December 20, 2013 by CADRYS

Woven in Time

The heirs and the heirlooms

Jacques Cadry’s all-consuming passion and infinite knowledge of the rug business has much more than inspired his sons and their children whose latest pursuits showcase tomorrow’s heirlooms that include the best the world has to offer, writes Christine Hogan.

Jacques Cadry was a man of many passions. Most knew of him as a highly respected rug dealer who loved to share his encyclopedic knowledge of the industry.

He would inspire his customer’s imaginations – recalling fascinating tales from the magical destinations in which he had sourced his latest rug collection. From the bustling business centres of Iran, Armenia or Turkey to the remotest villages where he sourced unique antique turkomans, kazaks and kilims which all adorned his showroom.

But there was more to Jacque Cadry than carpets. He was a zealous collector of objects – Antique Russian icons, rare historical portrait carpets, 19th-Century Russian silver teaspoons, antique perfume bottles, hand-written Korans and illustrated Persian manuscripts of the 16th and 17th Centuries, rare old books – even Ikat ceremonial gowns from Uzbekistan.

RECORD SET
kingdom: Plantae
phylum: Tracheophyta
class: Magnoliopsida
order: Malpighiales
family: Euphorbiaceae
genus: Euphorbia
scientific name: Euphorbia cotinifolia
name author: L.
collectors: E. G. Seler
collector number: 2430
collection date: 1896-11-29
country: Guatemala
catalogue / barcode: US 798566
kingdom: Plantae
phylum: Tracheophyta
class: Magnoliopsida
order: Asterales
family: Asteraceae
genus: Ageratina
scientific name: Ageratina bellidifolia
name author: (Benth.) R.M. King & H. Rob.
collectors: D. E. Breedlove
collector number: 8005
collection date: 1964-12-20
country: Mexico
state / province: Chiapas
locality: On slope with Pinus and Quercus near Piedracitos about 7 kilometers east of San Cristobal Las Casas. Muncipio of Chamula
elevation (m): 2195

WHAT NEEDS TO BE DONE
Extend the profile of rug dealer Jacques Cadry with a few more sentences, picking up after its last line.

EXERCISE RESULT
He was also an inveterate collector of people, constantly holding court in his iconic Sydney showroom in Edgecliff. Surrounded by a treasure trove of rare and exotic rugs there was a constant stream of artists, philosophers and judges along with the children of friends long passed for whom he acted as virtual godfather. Archbishops of obscure Eastern rite Christian churches, historians, museum curators, a Catholic priest who was a leading Islamic scholar, Francophones, Francophiles, and carpet connoisseurs from all over the world — even the flamboyant renowned fabric designer Florence Broadhurst was among his mix.

Jacques Cadry was also a visionary, something his younger son Bob cherished from an early age. “I would be on a buying trip with my father, and he would buy a particular carpet, something I knew would not sell quickly in the shop. When I asked him why he was buying it, he would simply say: “Because you will never be able to find something like this again”. It is this mindset that has created a great legacy collection of some of the rarest and sought after tribal village and city weaves from Persia, the Caucasus, and Turkmenistan in the world.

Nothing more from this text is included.